____ PROVIDED INFORMATION

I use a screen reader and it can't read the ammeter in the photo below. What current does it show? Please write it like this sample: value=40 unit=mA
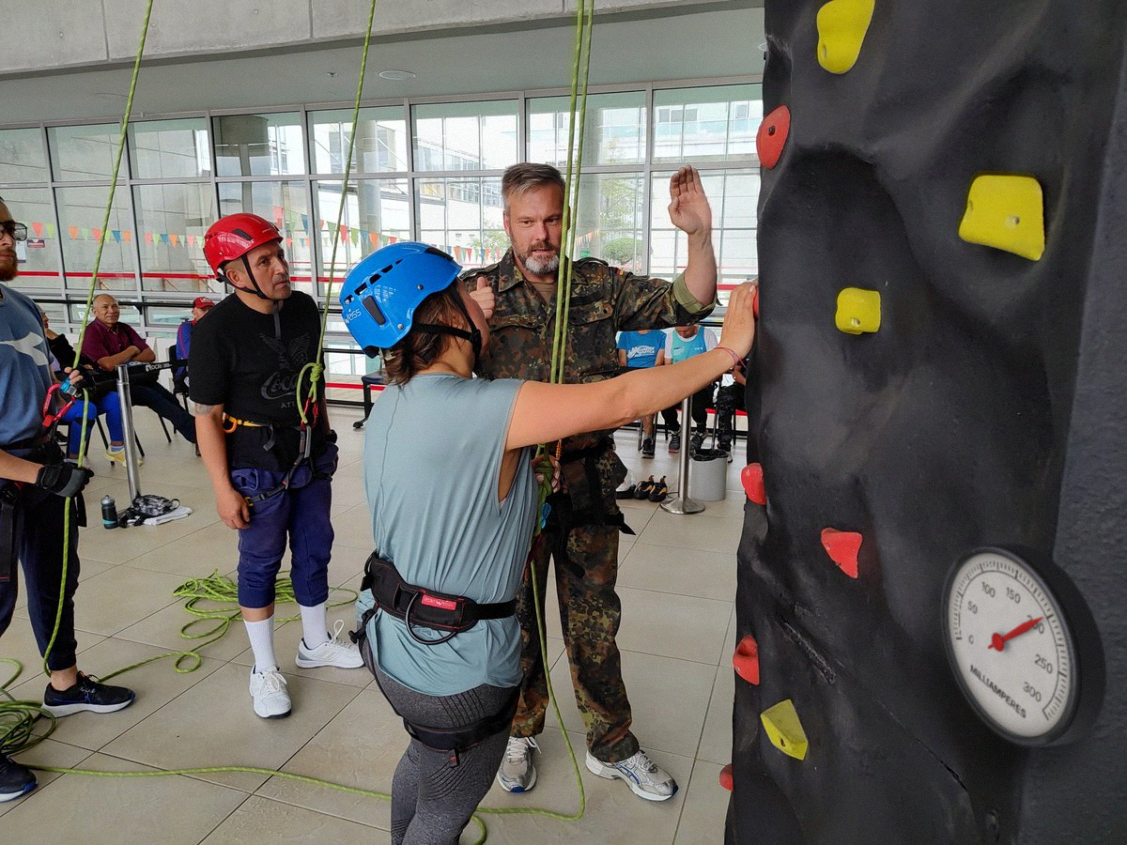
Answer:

________
____ PROVIDED INFORMATION

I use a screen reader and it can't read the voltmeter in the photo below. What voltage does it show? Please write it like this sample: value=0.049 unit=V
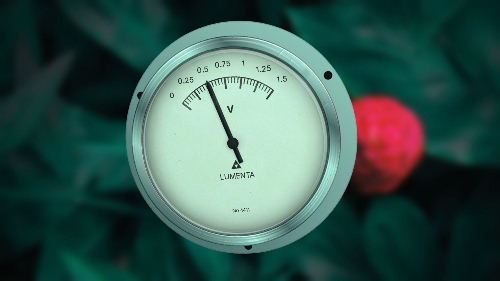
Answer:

________
____ PROVIDED INFORMATION

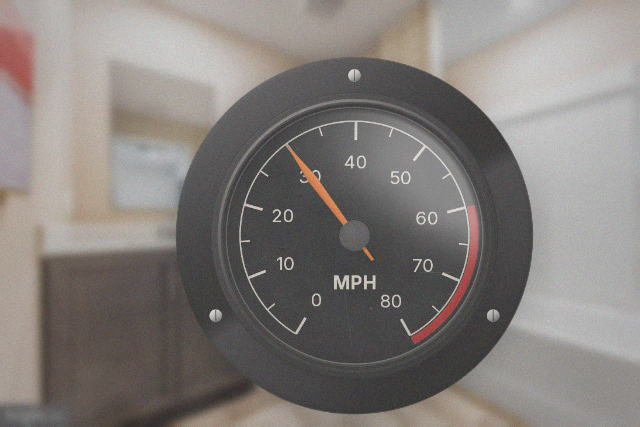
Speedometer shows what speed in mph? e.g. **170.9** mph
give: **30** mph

________

▸ THE TASK
Pull out each line of the records that contains the string "sample", matching case exactly, and copy those lines unchanged.

▸ OUTPUT OF THE EXERCISE
I use a screen reader and it can't read the ammeter in the photo below. What current does it show? Please write it like this sample: value=40 unit=mA
I use a screen reader and it can't read the voltmeter in the photo below. What voltage does it show? Please write it like this sample: value=0.049 unit=V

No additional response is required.